(Stored data entries)
- - -

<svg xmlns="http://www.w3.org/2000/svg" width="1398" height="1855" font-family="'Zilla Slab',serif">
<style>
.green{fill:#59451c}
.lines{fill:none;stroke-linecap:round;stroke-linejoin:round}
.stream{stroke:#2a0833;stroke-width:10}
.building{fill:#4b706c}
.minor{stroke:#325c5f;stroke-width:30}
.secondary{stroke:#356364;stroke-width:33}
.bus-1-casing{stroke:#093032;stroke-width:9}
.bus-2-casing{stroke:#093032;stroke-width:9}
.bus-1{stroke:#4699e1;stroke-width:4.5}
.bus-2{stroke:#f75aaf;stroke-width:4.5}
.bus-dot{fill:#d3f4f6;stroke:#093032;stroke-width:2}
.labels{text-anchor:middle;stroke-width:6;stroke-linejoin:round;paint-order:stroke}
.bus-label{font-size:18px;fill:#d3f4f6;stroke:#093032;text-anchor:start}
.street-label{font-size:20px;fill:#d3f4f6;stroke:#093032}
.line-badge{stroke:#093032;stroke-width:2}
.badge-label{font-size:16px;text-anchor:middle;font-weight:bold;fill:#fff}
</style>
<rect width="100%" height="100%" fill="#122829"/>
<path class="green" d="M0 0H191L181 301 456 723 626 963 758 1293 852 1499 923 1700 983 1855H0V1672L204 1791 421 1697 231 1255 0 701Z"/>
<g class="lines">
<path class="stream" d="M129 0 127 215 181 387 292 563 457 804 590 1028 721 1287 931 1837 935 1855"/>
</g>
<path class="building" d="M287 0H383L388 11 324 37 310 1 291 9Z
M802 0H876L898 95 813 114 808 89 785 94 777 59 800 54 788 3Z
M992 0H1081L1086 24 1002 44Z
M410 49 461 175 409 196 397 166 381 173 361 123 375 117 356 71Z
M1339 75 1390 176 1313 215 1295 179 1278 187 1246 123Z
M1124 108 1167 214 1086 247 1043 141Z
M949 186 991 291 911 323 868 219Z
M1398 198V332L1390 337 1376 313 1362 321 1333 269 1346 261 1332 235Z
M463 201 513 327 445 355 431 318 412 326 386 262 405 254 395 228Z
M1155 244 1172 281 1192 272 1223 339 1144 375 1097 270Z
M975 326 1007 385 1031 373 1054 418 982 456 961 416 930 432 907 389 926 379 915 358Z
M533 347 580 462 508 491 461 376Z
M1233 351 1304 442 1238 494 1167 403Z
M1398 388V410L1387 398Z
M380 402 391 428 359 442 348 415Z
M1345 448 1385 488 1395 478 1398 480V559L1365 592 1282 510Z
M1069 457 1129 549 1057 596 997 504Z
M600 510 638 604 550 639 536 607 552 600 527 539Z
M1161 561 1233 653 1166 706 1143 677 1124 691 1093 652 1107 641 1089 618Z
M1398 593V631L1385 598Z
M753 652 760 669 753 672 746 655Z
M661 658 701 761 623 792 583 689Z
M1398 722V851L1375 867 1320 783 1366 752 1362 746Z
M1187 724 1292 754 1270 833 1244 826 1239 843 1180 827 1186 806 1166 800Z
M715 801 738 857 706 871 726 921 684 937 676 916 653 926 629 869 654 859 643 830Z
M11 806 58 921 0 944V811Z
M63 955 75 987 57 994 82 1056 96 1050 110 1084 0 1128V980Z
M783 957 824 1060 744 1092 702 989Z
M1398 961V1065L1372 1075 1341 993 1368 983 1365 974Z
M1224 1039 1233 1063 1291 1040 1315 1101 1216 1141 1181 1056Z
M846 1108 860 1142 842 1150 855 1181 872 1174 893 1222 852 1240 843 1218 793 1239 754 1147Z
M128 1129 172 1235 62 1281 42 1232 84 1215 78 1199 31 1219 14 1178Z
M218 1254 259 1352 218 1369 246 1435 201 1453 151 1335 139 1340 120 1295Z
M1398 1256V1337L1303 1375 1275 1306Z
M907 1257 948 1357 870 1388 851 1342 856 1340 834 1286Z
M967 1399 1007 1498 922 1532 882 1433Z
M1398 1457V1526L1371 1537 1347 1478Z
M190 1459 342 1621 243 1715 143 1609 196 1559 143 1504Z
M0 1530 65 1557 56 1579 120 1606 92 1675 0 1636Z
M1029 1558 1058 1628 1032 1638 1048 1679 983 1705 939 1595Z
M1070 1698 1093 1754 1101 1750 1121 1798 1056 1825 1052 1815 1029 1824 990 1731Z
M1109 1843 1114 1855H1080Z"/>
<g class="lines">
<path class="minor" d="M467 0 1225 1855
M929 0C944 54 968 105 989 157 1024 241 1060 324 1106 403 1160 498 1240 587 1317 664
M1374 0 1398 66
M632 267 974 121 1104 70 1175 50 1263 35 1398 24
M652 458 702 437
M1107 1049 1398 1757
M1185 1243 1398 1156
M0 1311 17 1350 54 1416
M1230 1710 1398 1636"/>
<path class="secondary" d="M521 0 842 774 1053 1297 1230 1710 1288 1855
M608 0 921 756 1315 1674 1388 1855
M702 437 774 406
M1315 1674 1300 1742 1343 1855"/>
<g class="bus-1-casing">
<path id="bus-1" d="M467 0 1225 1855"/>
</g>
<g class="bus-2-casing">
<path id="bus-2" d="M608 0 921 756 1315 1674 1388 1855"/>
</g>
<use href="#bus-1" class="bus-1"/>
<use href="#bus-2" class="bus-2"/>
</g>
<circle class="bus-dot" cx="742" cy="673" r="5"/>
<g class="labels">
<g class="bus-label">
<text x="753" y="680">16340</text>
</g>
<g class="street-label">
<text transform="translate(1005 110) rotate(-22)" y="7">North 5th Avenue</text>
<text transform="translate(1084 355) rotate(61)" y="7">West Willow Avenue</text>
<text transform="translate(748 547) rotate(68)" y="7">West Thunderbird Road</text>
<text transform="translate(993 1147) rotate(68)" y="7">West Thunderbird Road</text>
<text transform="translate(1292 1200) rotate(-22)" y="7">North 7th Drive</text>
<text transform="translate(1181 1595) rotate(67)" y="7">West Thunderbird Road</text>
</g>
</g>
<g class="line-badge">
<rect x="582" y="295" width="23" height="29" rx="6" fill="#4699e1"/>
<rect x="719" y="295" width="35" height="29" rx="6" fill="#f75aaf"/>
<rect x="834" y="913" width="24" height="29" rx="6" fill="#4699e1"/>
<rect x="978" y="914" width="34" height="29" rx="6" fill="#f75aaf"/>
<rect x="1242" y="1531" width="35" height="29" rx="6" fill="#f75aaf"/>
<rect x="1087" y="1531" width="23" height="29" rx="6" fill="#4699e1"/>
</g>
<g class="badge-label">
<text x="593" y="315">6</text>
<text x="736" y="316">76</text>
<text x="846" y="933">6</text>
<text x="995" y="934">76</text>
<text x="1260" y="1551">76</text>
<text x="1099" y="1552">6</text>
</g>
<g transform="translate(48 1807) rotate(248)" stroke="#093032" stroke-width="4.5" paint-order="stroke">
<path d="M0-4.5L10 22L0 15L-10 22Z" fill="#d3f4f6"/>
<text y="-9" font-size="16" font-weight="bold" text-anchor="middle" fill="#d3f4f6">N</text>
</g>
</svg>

- - -

* What to work on
Set down the records again in full. Match them exactly.

* Solution to this problem
<svg xmlns="http://www.w3.org/2000/svg" width="1398" height="1855" font-family="'Zilla Slab',serif">
<style>
.green{fill:#59451c}
.lines{fill:none;stroke-linecap:round;stroke-linejoin:round}
.stream{stroke:#2a0833;stroke-width:10}
.building{fill:#4b706c}
.minor{stroke:#325c5f;stroke-width:30}
.secondary{stroke:#356364;stroke-width:33}
.bus-1-casing{stroke:#093032;stroke-width:9}
.bus-2-casing{stroke:#093032;stroke-width:9}
.bus-1{stroke:#4699e1;stroke-width:4.5}
.bus-2{stroke:#f75aaf;stroke-width:4.5}
.bus-dot{fill:#d3f4f6;stroke:#093032;stroke-width:2}
.labels{text-anchor:middle;stroke-width:6;stroke-linejoin:round;paint-order:stroke}
.bus-label{font-size:18px;fill:#d3f4f6;stroke:#093032;text-anchor:start}
.street-label{font-size:20px;fill:#d3f4f6;stroke:#093032}
.line-badge{stroke:#093032;stroke-width:2}
.badge-label{font-size:16px;text-anchor:middle;font-weight:bold;fill:#fff}
</style>
<rect width="100%" height="100%" fill="#122829"/>
<path class="green" d="M0 0H191L181 301 456 723 626 963 758 1293 852 1499 923 1700 983 1855H0V1672L204 1791 421 1697 231 1255 0 701Z"/>
<g class="lines">
<path class="stream" d="M129 0 127 215 181 387 292 563 457 804 590 1028 721 1287 931 1837 935 1855"/>
</g>
<path class="building" d="M287 0H383L388 11 324 37 310 1 291 9Z
M802 0H876L898 95 813 114 808 89 785 94 777 59 800 54 788 3Z
M992 0H1081L1086 24 1002 44Z
M410 49 461 175 409 196 397 166 381 173 361 123 375 117 356 71Z
M1339 75 1390 176 1313 215 1295 179 1278 187 1246 123Z
M1124 108 1167 214 1086 247 1043 141Z
M949 186 991 291 911 323 868 219Z
M1398 198V332L1390 337 1376 313 1362 321 1333 269 1346 261 1332 235Z
M463 201 513 327 445 355 431 318 412 326 386 262 405 254 395 228Z
M1155 244 1172 281 1192 272 1223 339 1144 375 1097 270Z
M975 326 1007 385 1031 373 1054 418 982 456 961 416 930 432 907 389 926 379 915 358Z
M533 347 580 462 508 491 461 376Z
M1233 351 1304 442 1238 494 1167 403Z
M1398 388V410L1387 398Z
M380 402 391 428 359 442 348 415Z
M1345 448 1385 488 1395 478 1398 480V559L1365 592 1282 510Z
M1069 457 1129 549 1057 596 997 504Z
M600 510 638 604 550 639 536 607 552 600 527 539Z
M1161 561 1233 653 1166 706 1143 677 1124 691 1093 652 1107 641 1089 618Z
M1398 593V631L1385 598Z
M753 652 760 669 753 672 746 655Z
M661 658 701 761 623 792 583 689Z
M1398 722V851L1375 867 1320 783 1366 752 1362 746Z
M1187 724 1292 754 1270 833 1244 826 1239 843 1180 827 1186 806 1166 800Z
M715 801 738 857 706 871 726 921 684 937 676 916 653 926 629 869 654 859 643 830Z
M11 806 58 921 0 944V811Z
M63 955 75 987 57 994 82 1056 96 1050 110 1084 0 1128V980Z
M783 957 824 1060 744 1092 702 989Z
M1398 961V1065L1372 1075 1341 993 1368 983 1365 974Z
M1224 1039 1233 1063 1291 1040 1315 1101 1216 1141 1181 1056Z
M846 1108 860 1142 842 1150 855 1181 872 1174 893 1222 852 1240 843 1218 793 1239 754 1147Z
M128 1129 172 1235 62 1281 42 1232 84 1215 78 1199 31 1219 14 1178Z
M218 1254 259 1352 218 1369 246 1435 201 1453 151 1335 139 1340 120 1295Z
M1398 1256V1337L1303 1375 1275 1306Z
M907 1257 948 1357 870 1388 851 1342 856 1340 834 1286Z
M967 1399 1007 1498 922 1532 882 1433Z
M1398 1457V1526L1371 1537 1347 1478Z
M190 1459 342 1621 243 1715 143 1609 196 1559 143 1504Z
M0 1530 65 1557 56 1579 120 1606 92 1675 0 1636Z
M1029 1558 1058 1628 1032 1638 1048 1679 983 1705 939 1595Z
M1070 1698 1093 1754 1101 1750 1121 1798 1056 1825 1052 1815 1029 1824 990 1731Z
M1109 1843 1114 1855H1080Z"/>
<g class="lines">
<path class="minor" d="M467 0 1225 1855
M929 0C944 54 968 105 989 157 1024 241 1060 324 1106 403 1160 498 1240 587 1317 664
M1374 0 1398 66
M632 267 974 121 1104 70 1175 50 1263 35 1398 24
M652 458 702 437
M1107 1049 1398 1757
M1185 1243 1398 1156
M0 1311 17 1350 54 1416
M1230 1710 1398 1636"/>
<path class="secondary" d="M521 0 842 774 1053 1297 1230 1710 1288 1855
M608 0 921 756 1315 1674 1388 1855
M702 437 774 406
M1315 1674 1300 1742 1343 1855"/>
<g class="bus-1-casing">
<path id="bus-1" d="M467 0 1225 1855"/>
</g>
<g class="bus-2-casing">
<path id="bus-2" d="M608 0 921 756 1315 1674 1388 1855"/>
</g>
<use href="#bus-1" class="bus-1"/>
<use href="#bus-2" class="bus-2"/>
</g>
<circle class="bus-dot" cx="742" cy="673" r="5"/>
<g class="labels">
<g class="bus-label">
<text x="753" y="680">16340</text>
</g>
<g class="street-label">
<text transform="translate(1005 110) rotate(-22)" y="7">North 5th Avenue</text>
<text transform="translate(1084 355) rotate(61)" y="7">West Willow Avenue</text>
<text transform="translate(748 547) rotate(68)" y="7">West Thunderbird Road</text>
<text transform="translate(993 1147) rotate(68)" y="7">West Thunderbird Road</text>
<text transform="translate(1292 1200) rotate(-22)" y="7">North 7th Drive</text>
<text transform="translate(1181 1595) rotate(67)" y="7">West Thunderbird Road</text>
</g>
</g>
<g class="line-badge">
<rect x="582" y="295" width="23" height="29" rx="6" fill="#4699e1"/>
<rect x="719" y="295" width="35" height="29" rx="6" fill="#f75aaf"/>
<rect x="834" y="913" width="24" height="29" rx="6" fill="#4699e1"/>
<rect x="978" y="914" width="34" height="29" rx="6" fill="#f75aaf"/>
<rect x="1242" y="1531" width="35" height="29" rx="6" fill="#f75aaf"/>
<rect x="1087" y="1531" width="23" height="29" rx="6" fill="#4699e1"/>
</g>
<g class="badge-label">
<text x="593" y="315">6</text>
<text x="736" y="316">76</text>
<text x="846" y="933">6</text>
<text x="995" y="934">76</text>
<text x="1260" y="1551">76</text>
<text x="1099" y="1552">6</text>
</g>
<g transform="translate(48 1807) rotate(248)" stroke="#093032" stroke-width="4.5" paint-order="stroke">
<path d="M0-4.5L10 22L0 15L-10 22Z" fill="#d3f4f6"/>
<text y="-9" font-size="16" font-weight="bold" text-anchor="middle" fill="#d3f4f6">N</text>
</g>
</svg>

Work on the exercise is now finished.